Reputation: 18861
I'm building a validation rule parser.
Here's a regex that is meant to verify if a rule is complete and valid:
/^\w+ \| (?: (?:\w+ | \w+=\{(?:[\w.]+,?)+\} | \w+=[\w.]+) (?:,|$) )+$/ix
What I want to match is a string of this format:
identifier | options
Where options
is a comma-separated list of:
flag
(sequence of \w
)key=value
list={1,2,45,foo_bar,with.dot}
It works, but has some issues with trailing commas:
This should not match (trailing comma at the end):
potato|lemon,aa=bb,list={12,45,a.b,_s},foo,yes=no,
And trailing comma at the end of a list:
potato|lemon,aa=bb,list={12,45,a.b,_s,},foo,yes=no
Suggestions welcome - feel free to tinker.
Upvotes: 2
Views: 3113
Reputation: 2632
There's better way to write this kind of regexp in a grammar-like way:
/
(?(DEFINE)
(?<entry> (?&identifier) \| (?&options) )
(?<identifier> \w+ )
(?<options> (?&option) , (?&options) | (?&option) )

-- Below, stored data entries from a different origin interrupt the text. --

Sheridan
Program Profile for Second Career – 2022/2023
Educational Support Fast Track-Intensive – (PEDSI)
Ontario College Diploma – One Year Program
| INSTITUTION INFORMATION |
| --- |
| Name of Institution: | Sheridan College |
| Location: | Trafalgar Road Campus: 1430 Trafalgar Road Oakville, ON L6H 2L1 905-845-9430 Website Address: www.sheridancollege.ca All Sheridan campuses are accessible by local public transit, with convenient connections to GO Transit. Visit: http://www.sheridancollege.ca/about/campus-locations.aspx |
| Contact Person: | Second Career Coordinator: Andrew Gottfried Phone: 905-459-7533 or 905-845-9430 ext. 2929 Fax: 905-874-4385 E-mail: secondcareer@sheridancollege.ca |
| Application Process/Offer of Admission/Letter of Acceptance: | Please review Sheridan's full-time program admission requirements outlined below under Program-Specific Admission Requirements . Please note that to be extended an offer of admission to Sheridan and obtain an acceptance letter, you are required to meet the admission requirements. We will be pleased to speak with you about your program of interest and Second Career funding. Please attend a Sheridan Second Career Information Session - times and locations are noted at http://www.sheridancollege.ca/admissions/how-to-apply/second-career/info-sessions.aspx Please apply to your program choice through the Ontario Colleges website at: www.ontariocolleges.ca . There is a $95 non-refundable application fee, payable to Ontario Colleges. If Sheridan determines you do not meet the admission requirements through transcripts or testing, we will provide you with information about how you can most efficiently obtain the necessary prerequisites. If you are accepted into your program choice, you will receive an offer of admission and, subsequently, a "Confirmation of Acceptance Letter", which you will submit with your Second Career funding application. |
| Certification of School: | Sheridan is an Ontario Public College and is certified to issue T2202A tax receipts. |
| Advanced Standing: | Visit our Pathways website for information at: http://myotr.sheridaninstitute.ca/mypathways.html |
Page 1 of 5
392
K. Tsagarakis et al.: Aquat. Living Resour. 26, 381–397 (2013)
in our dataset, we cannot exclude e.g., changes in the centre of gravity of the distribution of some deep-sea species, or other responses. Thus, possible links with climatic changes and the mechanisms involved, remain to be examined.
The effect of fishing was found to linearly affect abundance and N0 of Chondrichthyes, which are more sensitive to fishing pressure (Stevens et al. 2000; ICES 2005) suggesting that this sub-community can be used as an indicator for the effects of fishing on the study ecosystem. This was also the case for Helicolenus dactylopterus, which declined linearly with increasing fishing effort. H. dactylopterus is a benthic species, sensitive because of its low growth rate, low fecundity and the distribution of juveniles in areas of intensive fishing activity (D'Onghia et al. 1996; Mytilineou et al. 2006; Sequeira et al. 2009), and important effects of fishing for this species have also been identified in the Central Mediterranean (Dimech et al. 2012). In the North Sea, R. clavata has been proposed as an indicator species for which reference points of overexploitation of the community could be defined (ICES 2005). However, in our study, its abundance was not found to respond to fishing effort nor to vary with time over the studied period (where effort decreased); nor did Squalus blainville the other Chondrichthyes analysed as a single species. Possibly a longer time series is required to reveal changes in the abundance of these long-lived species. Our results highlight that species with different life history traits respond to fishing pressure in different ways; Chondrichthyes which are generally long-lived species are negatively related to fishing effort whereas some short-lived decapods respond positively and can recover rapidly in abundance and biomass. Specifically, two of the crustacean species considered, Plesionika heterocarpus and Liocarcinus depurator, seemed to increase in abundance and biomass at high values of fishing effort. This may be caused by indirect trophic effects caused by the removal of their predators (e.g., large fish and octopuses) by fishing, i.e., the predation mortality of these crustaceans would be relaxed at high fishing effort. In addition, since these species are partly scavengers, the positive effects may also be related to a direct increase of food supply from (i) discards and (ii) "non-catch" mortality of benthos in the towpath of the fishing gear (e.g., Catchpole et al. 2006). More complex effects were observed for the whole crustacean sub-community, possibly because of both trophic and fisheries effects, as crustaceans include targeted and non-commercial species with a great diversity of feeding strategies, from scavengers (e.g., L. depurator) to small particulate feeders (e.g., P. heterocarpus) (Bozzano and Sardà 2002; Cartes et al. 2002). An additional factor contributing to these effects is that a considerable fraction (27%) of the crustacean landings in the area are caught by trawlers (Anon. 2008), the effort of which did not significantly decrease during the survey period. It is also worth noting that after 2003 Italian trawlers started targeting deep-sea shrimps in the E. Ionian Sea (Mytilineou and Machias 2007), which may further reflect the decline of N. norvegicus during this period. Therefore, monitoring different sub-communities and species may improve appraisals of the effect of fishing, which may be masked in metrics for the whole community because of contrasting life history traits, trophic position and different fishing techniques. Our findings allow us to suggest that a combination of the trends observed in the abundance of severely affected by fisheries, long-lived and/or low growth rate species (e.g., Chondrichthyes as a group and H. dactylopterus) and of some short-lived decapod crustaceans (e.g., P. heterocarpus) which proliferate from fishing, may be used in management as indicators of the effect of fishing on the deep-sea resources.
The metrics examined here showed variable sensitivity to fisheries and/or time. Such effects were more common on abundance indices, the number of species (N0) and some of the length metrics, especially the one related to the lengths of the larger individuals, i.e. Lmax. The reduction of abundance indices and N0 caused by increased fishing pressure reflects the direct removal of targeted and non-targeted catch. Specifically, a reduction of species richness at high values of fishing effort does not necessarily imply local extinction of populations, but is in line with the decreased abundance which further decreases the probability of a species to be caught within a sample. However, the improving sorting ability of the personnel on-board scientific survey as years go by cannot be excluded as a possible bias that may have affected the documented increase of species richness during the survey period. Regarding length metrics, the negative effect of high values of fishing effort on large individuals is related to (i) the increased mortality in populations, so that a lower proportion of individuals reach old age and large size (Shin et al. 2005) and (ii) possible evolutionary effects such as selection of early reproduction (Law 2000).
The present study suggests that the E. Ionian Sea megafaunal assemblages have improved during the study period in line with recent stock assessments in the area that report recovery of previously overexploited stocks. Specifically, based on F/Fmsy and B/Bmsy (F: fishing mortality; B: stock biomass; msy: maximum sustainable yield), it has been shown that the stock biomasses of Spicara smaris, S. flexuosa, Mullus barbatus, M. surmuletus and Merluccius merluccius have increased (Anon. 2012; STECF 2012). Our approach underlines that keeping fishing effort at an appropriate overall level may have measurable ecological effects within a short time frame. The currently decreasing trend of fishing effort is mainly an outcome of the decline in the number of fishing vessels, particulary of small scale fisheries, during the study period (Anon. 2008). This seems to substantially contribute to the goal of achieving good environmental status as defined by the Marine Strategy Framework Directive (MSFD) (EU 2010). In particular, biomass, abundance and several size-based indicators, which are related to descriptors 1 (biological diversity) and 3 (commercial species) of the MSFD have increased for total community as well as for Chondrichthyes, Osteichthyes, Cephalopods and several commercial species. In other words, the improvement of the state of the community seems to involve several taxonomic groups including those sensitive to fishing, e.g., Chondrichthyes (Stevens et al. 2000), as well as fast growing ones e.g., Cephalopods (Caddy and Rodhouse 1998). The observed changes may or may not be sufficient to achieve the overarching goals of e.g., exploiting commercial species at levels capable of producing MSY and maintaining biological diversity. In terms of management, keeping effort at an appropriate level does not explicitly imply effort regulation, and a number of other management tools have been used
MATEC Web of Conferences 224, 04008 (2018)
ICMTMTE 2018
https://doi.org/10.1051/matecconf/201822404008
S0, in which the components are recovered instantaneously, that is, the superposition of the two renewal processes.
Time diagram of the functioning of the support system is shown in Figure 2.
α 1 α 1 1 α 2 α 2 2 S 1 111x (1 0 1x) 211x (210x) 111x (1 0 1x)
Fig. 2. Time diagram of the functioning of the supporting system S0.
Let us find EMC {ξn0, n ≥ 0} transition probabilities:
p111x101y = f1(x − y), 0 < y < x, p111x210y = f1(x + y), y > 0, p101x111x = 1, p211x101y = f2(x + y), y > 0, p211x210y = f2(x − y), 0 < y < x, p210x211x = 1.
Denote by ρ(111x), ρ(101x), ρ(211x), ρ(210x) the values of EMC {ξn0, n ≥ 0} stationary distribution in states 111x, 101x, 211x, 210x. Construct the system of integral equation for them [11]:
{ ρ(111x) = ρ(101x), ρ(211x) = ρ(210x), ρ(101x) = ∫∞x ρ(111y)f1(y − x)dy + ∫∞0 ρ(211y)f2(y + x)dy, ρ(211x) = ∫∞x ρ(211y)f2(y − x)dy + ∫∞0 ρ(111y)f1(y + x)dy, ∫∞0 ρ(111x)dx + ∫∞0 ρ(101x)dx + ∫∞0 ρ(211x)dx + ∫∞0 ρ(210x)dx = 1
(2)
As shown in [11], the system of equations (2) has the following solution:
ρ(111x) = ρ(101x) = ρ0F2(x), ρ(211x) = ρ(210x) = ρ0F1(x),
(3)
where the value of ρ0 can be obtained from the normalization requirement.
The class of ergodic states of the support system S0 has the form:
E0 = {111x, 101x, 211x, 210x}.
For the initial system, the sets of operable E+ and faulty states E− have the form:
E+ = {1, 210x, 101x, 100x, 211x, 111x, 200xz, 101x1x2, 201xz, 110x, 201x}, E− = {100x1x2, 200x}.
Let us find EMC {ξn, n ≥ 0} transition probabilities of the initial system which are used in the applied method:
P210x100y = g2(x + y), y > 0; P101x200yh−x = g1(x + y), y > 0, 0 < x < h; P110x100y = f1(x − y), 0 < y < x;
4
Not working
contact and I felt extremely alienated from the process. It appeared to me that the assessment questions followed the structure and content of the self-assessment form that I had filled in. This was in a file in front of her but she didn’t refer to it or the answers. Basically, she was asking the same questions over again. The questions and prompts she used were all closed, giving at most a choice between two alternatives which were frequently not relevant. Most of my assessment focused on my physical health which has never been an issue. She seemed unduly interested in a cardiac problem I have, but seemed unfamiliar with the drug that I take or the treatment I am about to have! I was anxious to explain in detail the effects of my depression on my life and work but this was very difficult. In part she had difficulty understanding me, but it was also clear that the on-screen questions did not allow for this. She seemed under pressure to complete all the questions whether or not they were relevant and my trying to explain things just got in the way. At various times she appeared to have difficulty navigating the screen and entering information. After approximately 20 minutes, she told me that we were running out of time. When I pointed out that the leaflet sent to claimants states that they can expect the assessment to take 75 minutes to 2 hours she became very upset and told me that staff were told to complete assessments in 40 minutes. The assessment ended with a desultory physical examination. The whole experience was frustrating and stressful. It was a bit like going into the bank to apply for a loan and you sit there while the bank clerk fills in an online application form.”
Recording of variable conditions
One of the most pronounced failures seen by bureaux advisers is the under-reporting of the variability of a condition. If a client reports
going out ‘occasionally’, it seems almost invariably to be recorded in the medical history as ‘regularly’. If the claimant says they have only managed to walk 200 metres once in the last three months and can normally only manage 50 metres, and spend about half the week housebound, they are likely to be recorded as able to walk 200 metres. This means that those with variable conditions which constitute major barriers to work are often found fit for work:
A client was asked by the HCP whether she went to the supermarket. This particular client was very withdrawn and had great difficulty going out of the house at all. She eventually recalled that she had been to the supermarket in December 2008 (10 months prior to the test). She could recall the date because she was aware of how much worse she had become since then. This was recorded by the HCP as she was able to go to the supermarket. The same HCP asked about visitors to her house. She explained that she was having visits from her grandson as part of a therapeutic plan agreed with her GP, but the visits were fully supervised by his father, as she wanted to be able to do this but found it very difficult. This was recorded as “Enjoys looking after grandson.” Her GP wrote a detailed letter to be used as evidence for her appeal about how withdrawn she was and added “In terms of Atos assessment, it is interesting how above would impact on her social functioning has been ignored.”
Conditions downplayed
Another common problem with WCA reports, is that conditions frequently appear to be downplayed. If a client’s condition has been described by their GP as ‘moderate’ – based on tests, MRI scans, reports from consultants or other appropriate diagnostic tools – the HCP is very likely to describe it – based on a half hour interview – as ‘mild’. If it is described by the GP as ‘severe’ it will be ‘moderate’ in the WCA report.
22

(?<option> (?&list) | (?&keyvalue) | (?&flag) )
(?<flag> \w+ )
(?<keyvalue> (?&key) = (?&value) )
(?<key> \w+ )
(?<value> \w+ )
(?<list> list= \{ (?&list_entries) \} )
(?<list_entries> (?&list_entry) , (?&list_entries) | (?&list_entry) )
(?<list_entry> [A-Za-z0-9._]+ )
)
^(?&entry)$
/x
See it in action: https://regex101.com/r/hF3pO2/10
It's easier to understand and tweak, however there are certain quirks. One is that left recursion doesn't work (you cannot use options: options "," option | option
rule, you have to specify it as options: option "," options | option
). Another is that you can only use it for validation, you cannot extract data with this kind of pattern, as rules in (?(DEFINE))
block do not capture.
Based on Nikita Popov's article on how powerful (and not really regular) PCRE regexps are: https://nikic.github.io/2012/06/15/The-true-power-of-regular-expressions.html
Upvotes: 0
Reputation: 18861
I'll add my own solution here as well, just for completeness:
^ \w+ \| (?: (?: \w++ | \w++=\{(?:[\w.]++ (?:,(?!\}))?)+\} | \w++=[\w.]++ ) (?:,(?!$))? )+ $
I'm not sure if it's correct, but I tried it and it worked, so hopefully. (try it)
Upvotes: 1
Reputation: 89547
If you only need to check the syntax, you can use :
\A\w+\|(\w++(?:=(?:{[\w.]++(?>,[\w.]+)*}|[\w.]+))?)(?:,(?1))*\z
see the demo (in multiline mode)
Upvotes: 3
Reputation: 1303
Updated solution: Since you don't need specific group matching, I just go ahead and check after a comma if there is another character. This implies every matching alternative must start with \w
(I matched in the demo just for visual understanding)
So (?:,\w)
for the list={X,Y,Z}
and (,\w)?
for the end of string.
Check it out: http://regex101.com/r/hF3pO2/7
^ \w+ \| (?: (?: \w+ | \w+=\{ (?:[\w.]+ (?:,\w)?)+ \} | \w+=[\w.]+ ) (,\w)? )+$
With gixm
flags
Old (close but not quite) solution:
I am not a super pro in regexes, so maybe there is a better way, but I could verify the end of the string is not a ,$
with this:
(?:,[^$]|[^,]$)
So I added that for the list={X,Y,Z}
and for the end of the line. The whole regex now looks like this:
^ \w+ \| (?: (?: \w+ | \w+=\{ (?:[\w.]+ (?:,[^$]|[^,]$)?)+ \} | \w+=[\w.]+ )(?:,[^$]|[^,]$) )+$
... Have a look http://regex101.com/r/hF3pO2/3
Upvotes: 4